**READING TEXT**
========================================================================

Retaining HTTP POST data when a request is interrupted by a login page

Say a user is browsing a website, and then performs some action which changes the database (let's say they add a comment). When the request to actually add the comment comes in, however, we find we need to force them to login before they can continue.
Assume the login page asks for a username and password, and redirects the user back to the URL they were going to when the login was required. That redirect works find for a URL with only GET parameters, but if the request originally contained some HTTP POST data, that is now lost.
Can anyone recommend a way to handle this scenario when HTTP POST data is involved?
Obviously, if necessary, the login page could dynamically generate a form with all the POST parameters to pass them along (though that seems messy), but even then, I don't know of any way for the login page to redirect the user on to their intended page while keeping the POST data in the request.
Edit : One extra constraint I should have made clear - Imagine we don't know if a login will be required until the user submits their comment. For example, their cookie might have expired between when they loaded the form and actually submitted the comment.
This is one good place where Ajax techniques might be helpful. When the user clicks the submit button, show the login dialog on client side and validate with the server before you actually submit the page.
Another way I can think of is showing or hiding the login controls in a DIV tag dynamically in the main page itself.
You might want to investigate why Django removed this feature before implementing it yourself. It doesn't seem like a Django specific problem, but rather yet another cross site forgery attack.

========================================================================

Data records

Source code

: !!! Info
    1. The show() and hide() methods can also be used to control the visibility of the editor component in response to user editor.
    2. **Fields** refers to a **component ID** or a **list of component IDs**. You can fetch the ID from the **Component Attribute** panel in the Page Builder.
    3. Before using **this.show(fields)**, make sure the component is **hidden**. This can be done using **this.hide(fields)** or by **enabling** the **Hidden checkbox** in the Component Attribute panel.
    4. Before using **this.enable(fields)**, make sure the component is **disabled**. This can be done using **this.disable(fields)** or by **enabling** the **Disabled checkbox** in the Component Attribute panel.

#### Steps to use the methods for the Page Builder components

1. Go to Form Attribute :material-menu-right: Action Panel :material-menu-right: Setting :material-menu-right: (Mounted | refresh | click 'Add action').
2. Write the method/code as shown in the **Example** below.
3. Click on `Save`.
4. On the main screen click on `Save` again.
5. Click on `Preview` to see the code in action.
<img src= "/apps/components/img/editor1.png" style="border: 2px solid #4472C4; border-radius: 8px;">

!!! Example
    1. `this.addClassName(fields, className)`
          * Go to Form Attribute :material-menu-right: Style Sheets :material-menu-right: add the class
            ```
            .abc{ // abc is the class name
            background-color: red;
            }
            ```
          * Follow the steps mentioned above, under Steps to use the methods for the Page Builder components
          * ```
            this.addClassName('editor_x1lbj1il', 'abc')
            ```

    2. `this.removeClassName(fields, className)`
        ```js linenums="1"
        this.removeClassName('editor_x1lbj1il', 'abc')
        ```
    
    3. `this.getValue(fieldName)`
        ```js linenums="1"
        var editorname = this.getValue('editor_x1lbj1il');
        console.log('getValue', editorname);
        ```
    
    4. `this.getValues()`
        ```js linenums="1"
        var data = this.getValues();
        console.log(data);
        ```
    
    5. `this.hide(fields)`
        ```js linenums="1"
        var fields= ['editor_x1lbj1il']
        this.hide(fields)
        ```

========================================================================

**APPLY WHAT YOU READ**
1. Decide whether each statement below agrees with the text on keeping POST data through a login page: (a) after login, the redirect back to the original URL keeps any POST data; (b) one reply suggests showing the login dialog on the client side when the user clicks submit; (c) the last reply calls the problem specific to Django. Answer yes or no for each, and quote the deciding words of the text.
2. Carry the text about login pages and lost POST data further, starting right after its last sentence.
The rows are separate material and are not part of the text.

**TASK-BY-TASK ANSWERS**
1.
(a) No: "if the request originally contained some HTTP POST data, that is now lost."
(b) Yes: "When the user clicks the submit button, show the login dialog on client side and validate with the server before you actually submit the page."
(c) No: "It doesn't seem like a Django specific problem, but rather yet another cross site forgery attack."

2.
2 choices:
Write out the messy form from the login page, and JavaScript form.submit() it to the page.
Have the login page itself POST to the requesting page (with the previous values), and have that page's controller perform the login verification. Roll this into whatever logic you already have for detecting the not logged in user (frameworks vary on how they do this). In pseudo-MVC:
CommentController {
void AddComment() {
if (!Request.User.IsAuthenticated && !AuthenticateUser()) {
return;
}
// add comment to database
}
bool AuthenticateUser() {
if (Request.Form["username"] == "") {
// show login page
foreach (Key key in Request.Form) {
// copy form values
ViewData.Form.Add("hidden", key, Request.Form[key]);
}
ViewData.Form.Action = Request.Url;
ShowLoginView();
return false;
} else {
// validate login
return TryLogin(Request.Form["username"], Request.Form["password"]);
}
}
}
Just store all the necessary data from the POST in the session until after the login process is completed. Or have some sort of temp table in the db to store in and then retrieve it. Obviously this is pseudo-code but:
if ( !loggedIn ) {
StorePostInSession();
ShowLoginForm();
}
if ( postIsStored ) {
RetrievePostFromSession();
}
Or something along those lines.
Collect the data on the page they submitted it, and store it in your backend (database?) while they go off through the login sequence, hide a transaction id or similar on the page with the login form. When they're done, return them to the page they asked for by looking it up using the transaction id on the backend, and dump all the data they posted into the form for previewing again, or just run whatever code that page would run.
Note that many systems, eg blogs, get around this by having login fields in the same form as the one for posting comments, if the user needs to be logged in to comment and isn't yet.
I know it says language-agnostic, but why not take advantage of the conventions provided by the server-side language you are using? If it were Java, the data could persist by setting a Request attribute. You would use a controller to process the form, detect the login, and then forward through. If the attributes are set, then just prepopulate the form with that data?
Edit: You could also use a Session as pointed out, but I'm pretty sure if you use a forward in Java back to the login page, that the Request attribute will persist.